Coraggiosamente sperimentali si presentano i lavori del Collettivo di Resistenza Culturale, un gruppo a cinque nato da un’idea dei sardi Elia Casu (chit) e Paolo Sanna (perc): l’idea è di lasciare una libertà direi quasi spietata agli improvvisatori, che si basano solo su qualche suggerimento indicativo: due lunghe suites in cui l’estromissione dalla realtà è un fatto acclarato. Chiunque si può sentire in diritto di parlare con il suo linguaggio. La verità sorprendente è che alla fine sembra si sia raggiunto un livellamento armonico tra suoni di strumenti, voci, oggetti ed aggeggi elettronici.
Un’altro ampliamento delle teorie improvvisative di Bailey può rinvenirsi nell’operazione del chitarrista Christian Naldi: “Spettro” è una prova singolare, che faccio fatica a pensare come estensione dello spirito improvvisativo di un musicista jazz. Usando ora un’enfasi minimale a strati, ora una proverbiale irregolarità nell’organizzazione dei suoni distorti, Naldi dà dimostrazione di un processo creativo convulso, che si interroga, attraverso una carrellata sintetica di riferimenti, (Reich, Branca, Hendrix) sul valore implicito da assegnare all’amplificatore come fonte di manipolazione dei suoni della chitarra.

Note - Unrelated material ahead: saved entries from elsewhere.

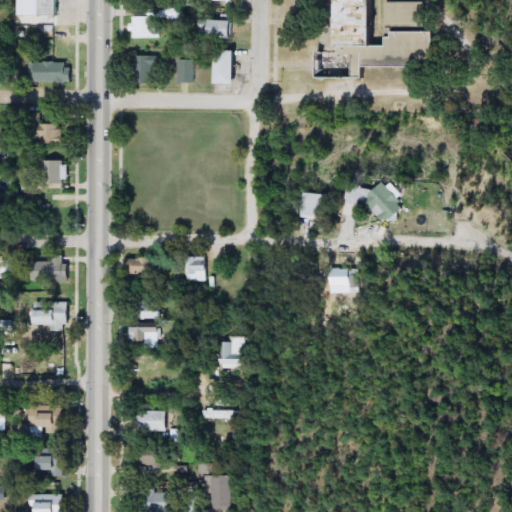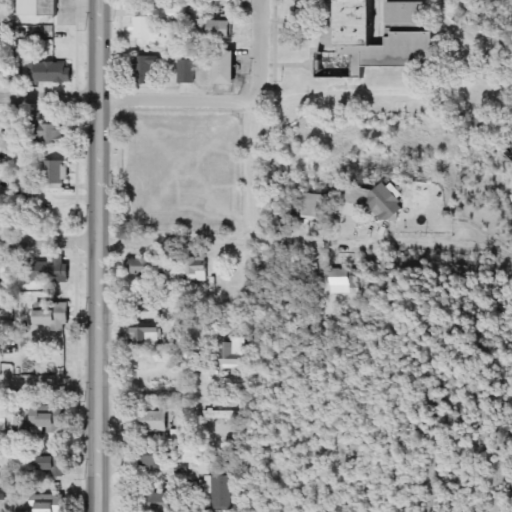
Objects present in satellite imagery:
building: (38, 8)
building: (38, 8)
building: (144, 27)
building: (145, 28)
building: (222, 30)
building: (222, 30)
building: (380, 41)
building: (380, 41)
building: (229, 67)
building: (229, 67)
building: (147, 70)
building: (147, 70)
building: (187, 71)
building: (187, 71)
building: (51, 73)
building: (51, 73)
road: (49, 98)
road: (177, 98)
road: (256, 118)
building: (53, 134)
building: (53, 134)
building: (53, 172)
building: (54, 173)
building: (375, 202)
building: (375, 202)
building: (316, 207)
building: (316, 207)
road: (305, 235)
road: (49, 238)
road: (98, 255)
building: (144, 268)
building: (145, 268)
building: (197, 269)
building: (198, 269)
building: (52, 272)
building: (52, 272)
building: (341, 281)
building: (341, 281)
building: (53, 318)
building: (53, 318)
building: (146, 332)
building: (146, 332)
building: (233, 351)
building: (233, 352)
road: (49, 383)
building: (221, 414)
building: (221, 415)
building: (50, 419)
building: (50, 419)
building: (155, 421)
building: (155, 422)
building: (53, 460)
building: (53, 461)
building: (216, 489)
building: (216, 489)
building: (162, 502)
building: (162, 502)
building: (49, 503)
building: (49, 503)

La stessa trasversalità rincorre lo splendido cd “The view from up”, che raccoglie una registrazione effettuata al Festival di Nuova Musica di Macerata del 2012, approntata da un quartetto composto dal pianista Thollem McDonas e tre tra i più validi strumentisti a corde classico-contemporanei del momento: Marco Rogliano (violino), Francesco Dillon (cello) e Daniele Roccato (al contrabbasso). L’abbattimento di qualunque frontiera della contemporaneità era certamente nel dna di Scodanibbio, che lo dimostrò a colpi di esibizioni ed organizzazioni di manifestazioni in tema: il quartetto in questione ingloba le personalità dei musicisti, dove gli interventi dei singoli sono perfetti nelle loro dinamiche espressive, cariche di un bagaglio formativo che non è solo frutto dell’avanzamento delle tecniche ma è anche interazione dinamica vitale e continua. Sottoposti alla bellezza delle trame (che dall’oscurità dei suoni ci consegnano la realtà del mondo), quello che si ricava dall’ascolto di “The view from up” è la sensazione che tutto sia stato compiuto con la consapevolezza delle grandi occasioni.